# Sakti3 Perfecting Solid State Batteries



## EVDL Archive (Jul 26, 2007)

Technology could result in cutting in half cost of electric car batteries.

More...


----------



## PhantomPholly (Aug 20, 2008)

I'm noticing that more and more of our news bot hits are pointing to the MIT Technology Review site...


----------



## tomofreno (Mar 3, 2009)

This lady has the correct focus. Sure hope she succeeds.

"The ultimate criterion is affordability, in a product that has the necessary performance."


----------



## Ingot (Feb 25, 2011)

And then GM will patent it, claim it as theirs, and sell it only in their vehicles.


----------



## Jason Lattimer (Dec 27, 2008)

Ingot said:


> And then GM will patent it, claim it as theirs, and sell it only in their vehicles.


NO no you forgot.........GM will not put it in their car, they will sell it to Chevron or another oil company and claim it was too expensive to produce, then sit on it.


----------



## david85 (Nov 12, 2007)

Not that I would defend what happened to the NiMH battery and the impact/EV1, but in fairness nickel is still a fairly expensive and heavy element.

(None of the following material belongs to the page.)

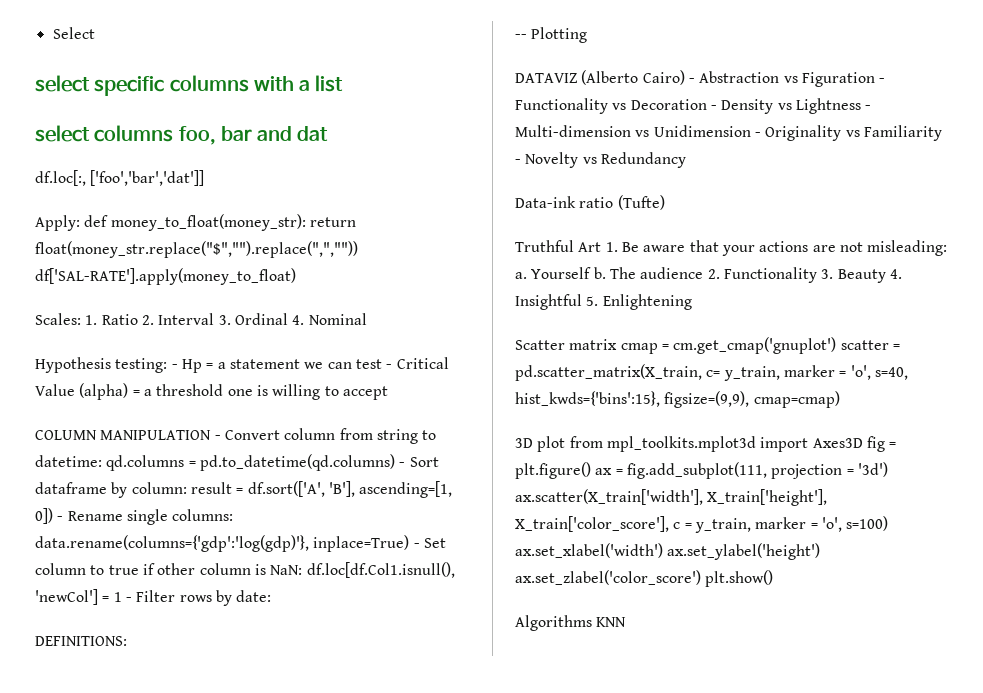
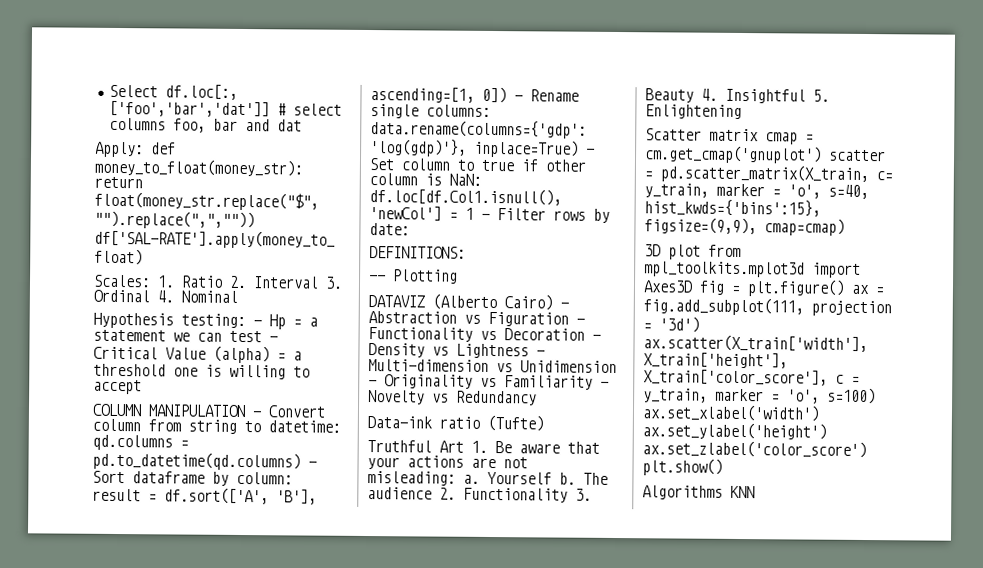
[35,75,344,96] // select specific columns with a list // -> [164,84,238,100] [108,100,286,118] df.loc[:, ['foo','bar','dat']] #
[35,170,205,186] // df.loc[:, ['foo','bar','dat']] -> (302, 125) none

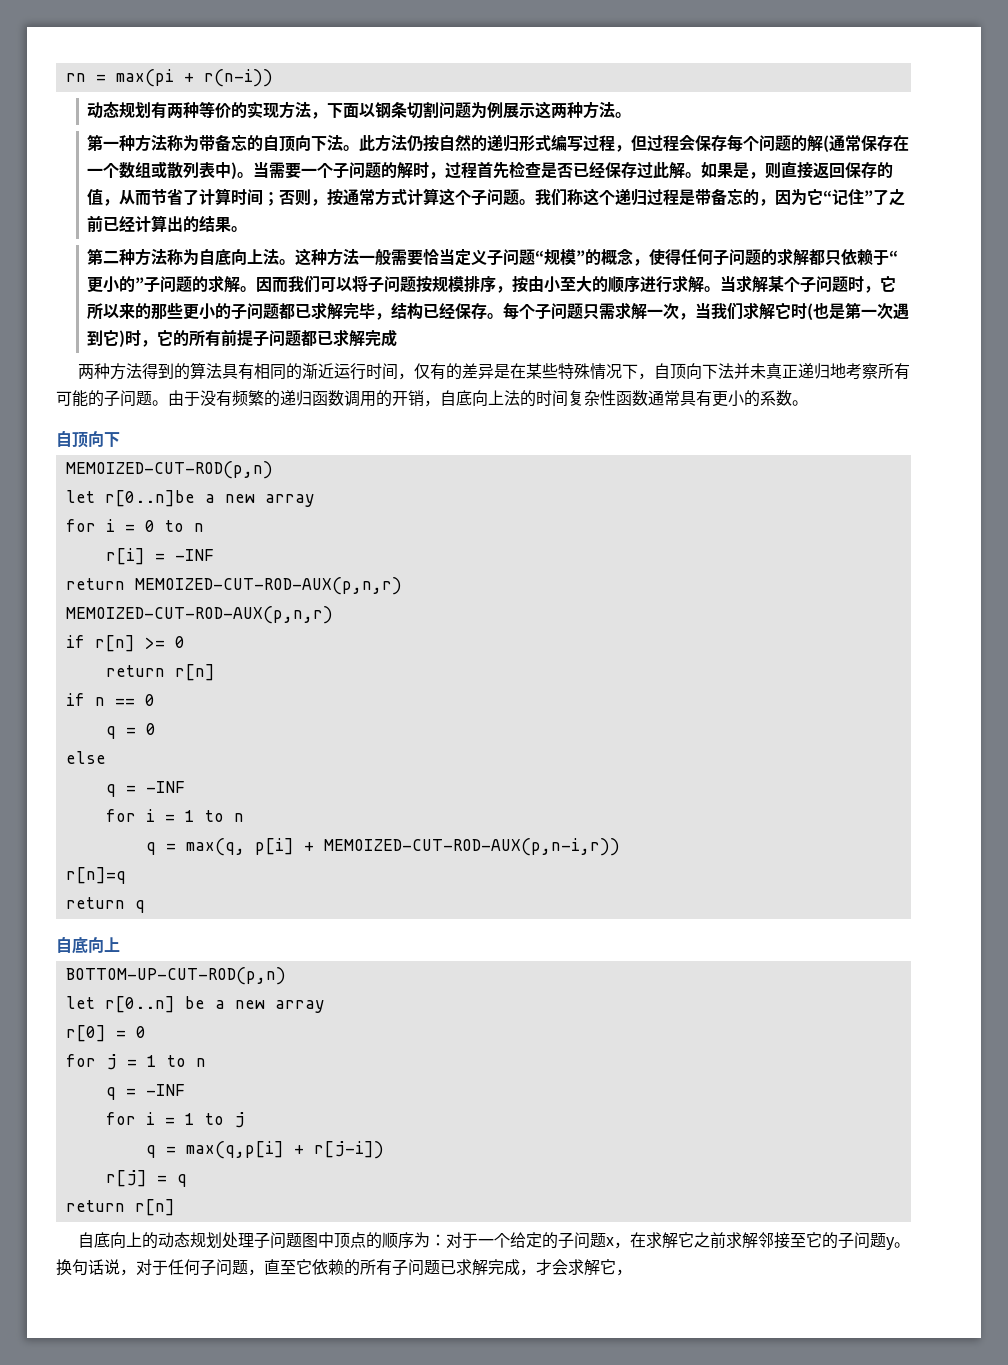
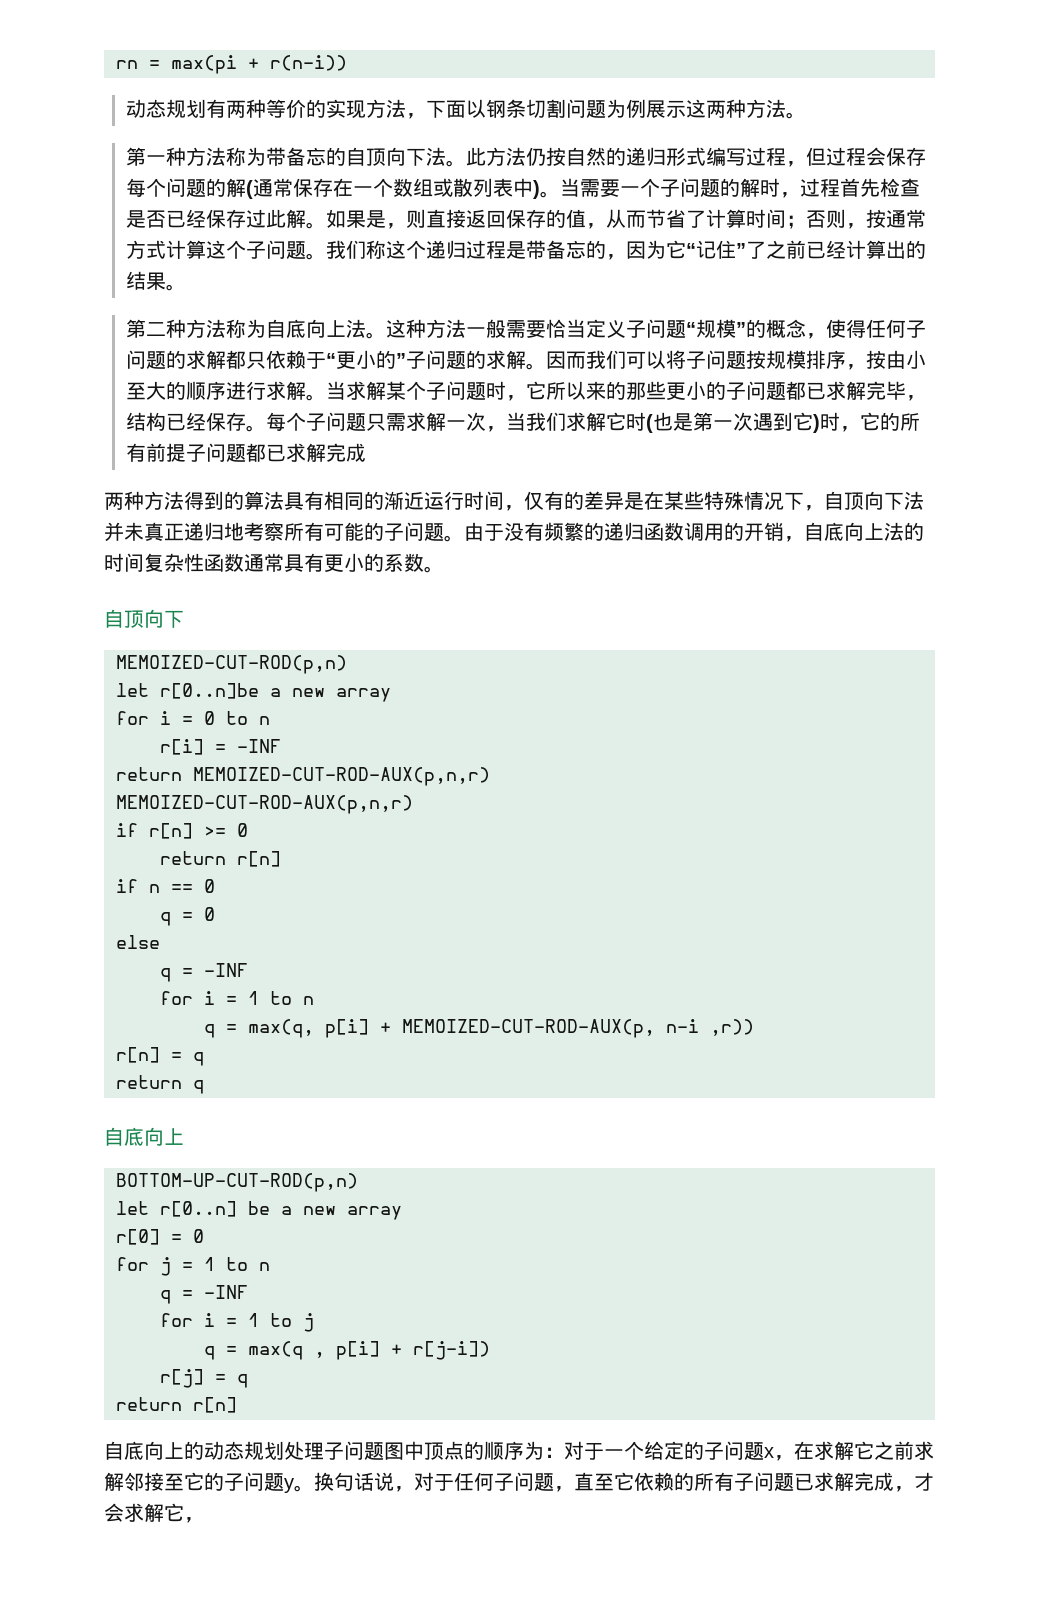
[323,838,620,856] [65,867,126,884] MEMOIZED-CUT-ROD-AUX(p,n-i,r)) // r[n]=q -> [402,1019,754,1038] [116,1047,204,1066] MEMOIZED-CUT-ROD-AUX(p, n-i ,r)) // r[n] = q
[185,1141,284,1159] max(q,p[i] -> [248,1341,380,1360] max(q , p[i]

The supplier in china that sold me my LiFePO4 battery does (or did last I checked) sell prismatic NiMH batteries but they were about double the price. They even carried nickel iron batteries too.

This might be assuming too much, but after all thats happened I could say that the plan to quash nickel based batteries sort of backfired because it pushed development toward other chemistries like lithium which was still in its infancy back then. Now that the chinese have their own patents on several versions of lithium batteries, its unlikely that they could ever be stopped.


----------